After the show's cancellation, Alexander used the concept behind Patterson to create a similar fictional character named Donny Clay, "America's #4 Self-Help Guru." Alexander has toured the United States in character as Clay.

===Catchphrases===
The character of Bob Patterson had a series of catchphrases:

- "No is only yes to a different question."
- "The only thing between you and your goals is you.......and your goals."
- "You are the U in the Universe."
- "To the top!"

==Cast==
- Jason Alexander as Bob Patterson, the main character and the namesake of the show.
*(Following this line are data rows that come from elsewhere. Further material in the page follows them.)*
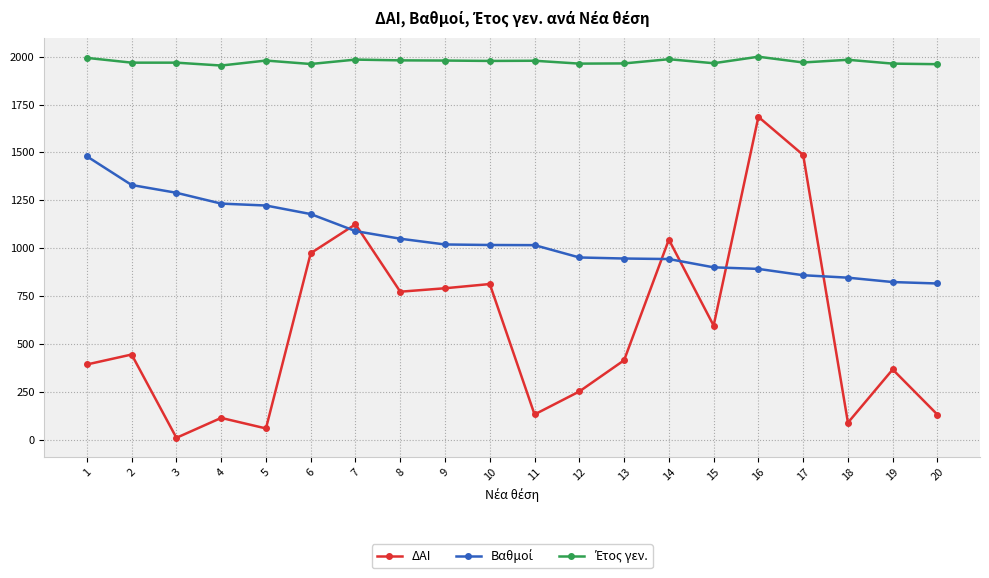

What is the difference between the second highest and minimum values in the ΔΑΙ series?

1477.0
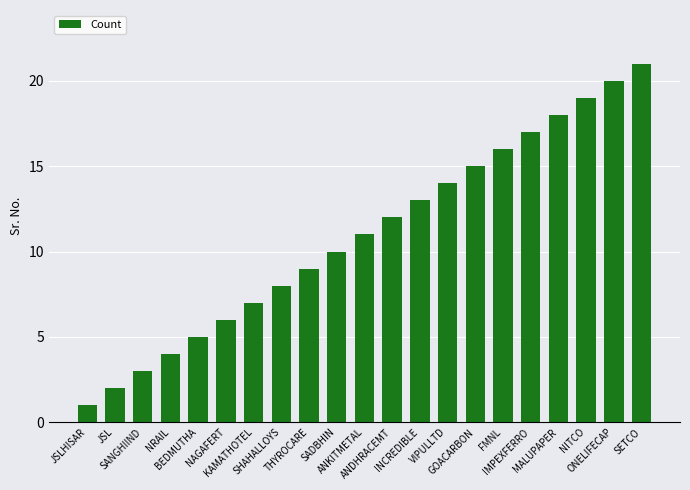

Reading left to right, extract all data points from this chart.

JSLHISAR=1	JSL=2	SANGHIIND=3	NRAIL=4	BEDMUTHA=5	NAGAFERT=6	KAMATHOTEL=7	SHAHALLOYS=8	THYROCARE=9	SADBHIN=10	ANKITMETAL=11	ANDHRACEMT=12	INCREDIBLE=13	VIPULLTD=14	GOACARBON=15	FMNL=16	IMPEXFERRO=17	MALUPAPER=18	NITCO=19	ONELIFECAP=20	SETCO=21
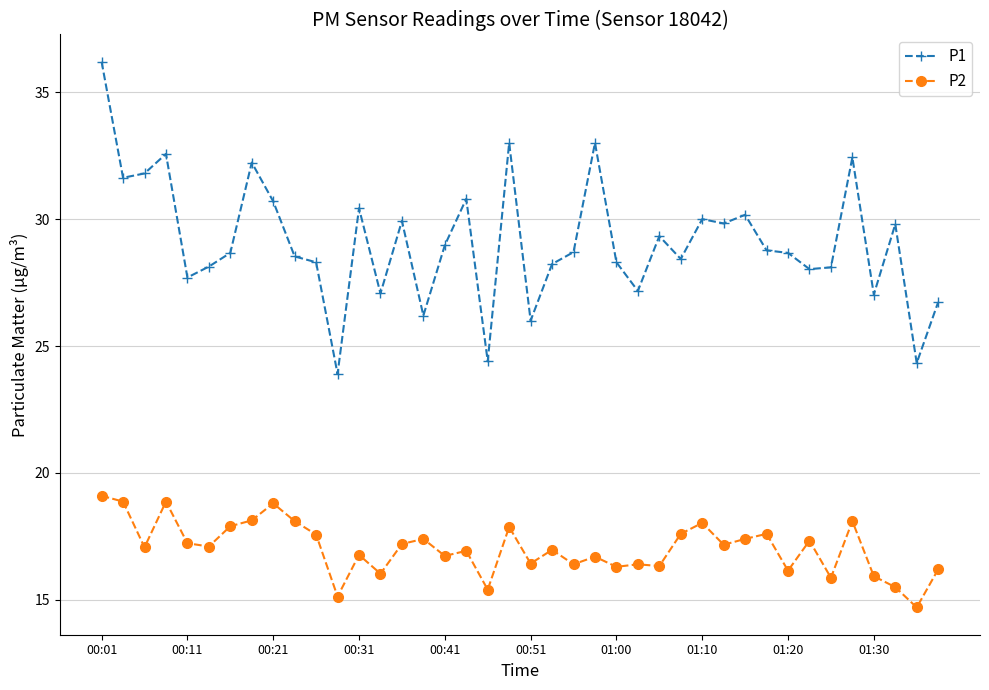

True or false: P2 and P1 cross at least once.

False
Despite being a self-help guru, Bob is shown to be insecure. An example is when his ex-wife Janet returns to live with Bob.
- Robert Klein as Landau, Bob's manager and friend. Despite being friends, Landau tends to upset Bob quite frequently, such as when he uses Bob's personal bathroom. He is only referred to as Landau and his first name is never revealed.
- Jennifer Aspen as Janet Patterson, Bob's ex-wife who comes back to live with him after becoming celibate. She and Bob decide to stay friends, despite her living in his house and doing personal things such as performing nude yoga in their bedroom.
- Chandra Wilson as Claudia, a wheelchair-using woman who works as a secretary for Bob. There are hints that she might be faking her disability, as shown in a scene where Bob catches Claudia standing up from her wheelchair to grab something from a top cabinet.
- Jay Paulson as Les, a co-worker and friend of Bob.
- Phil Buckman as Vic, a friend of Bob's who works with him.
- James Guidice as Jeffrey Patterson, Bob and Janet's son. Despite being in his late teens, Jeffrey is shown to not be very grown or mature and has failed to launch into manhood and is shown as lazy and crude.

==Episodes==

| No. | Title | Directed by | Written by | Original release date | Prod. code | Viewers (millions) |
|---|---|---|---|---|---|---|
| 1 | "Pilot" | Barnet Kellman | Story by : Jason Alexander & Michael Markowitz & Peter Tilden Teleplay by : Jason Alexander & Ira Steven Behr & Tim Doyle & Peter Tilden | October 2, 2001 | 1AFY79 | 9.79 |
| 2 | "Honest Bob" | Barnet Kellman | Ira Steven Behr & Peter Tilden | October 9, 2001 | 1AFY03 | 6.92 |
| 3 | "Naked Bob" | Barnet Kellman | Barbie Feldman | October 16, 2001 | 1AFY02 | 7.18 |
| 4 | "Awards Bob" | Barnet Kellman | Hayes Jackson | October 24, 2001 | 1AFY05 | 8.81 |
| 5 | "Bathroom Bob" | Robby Benson | Brian Scully | October 31, 2001 | 1AFY07 | 7.94 |
| 6 | "Family Bob" | Barnet Kellman | Brian Scully | Unaired | 1AFY01 | N/A |
| 7 | "Paranoid Bob" | Barnet Kellman | Justin Adler | Unaired | 1AFY04 | N/A |
| 8 | "Clown Bob" | Barnet Kellman | Barbie Feldman | Unaired | 1AFY06 | N/A |
| 9 | "Matchmaker Bob" "Mentor Bob" | Barnet Kellman | Justin Adler | Unaired | 1AFY08 | N/A |
| 10 | "Wheelchair Bob" | Barnet Kellman | Hayes Jackson | Unaired | 1AFY09 | N/A |

==Reception==

===Critical===
The series received poor reviews. The New York Times critic Caryn James wrote that "the series may be the season's biggest disappointment... Robert Klein yells while Mr. Alexander screeches." In a one-and-a-half-star review for USA Today, Robert Bianco called Chandra Wilson "the only person in the show you can imagine wanting to see again." Los Angeles Times reviewer Howard Rosenberg wrote: "The only character here that's amusingly written is Bob's new assistant, Claudia (Chandra Wilson)."

===Ratings===
Ratings for Bob Patterson were considered disappointing. The series' premiere drew 9.8 million viewers, while its final episode recorded 7.8 million viewers.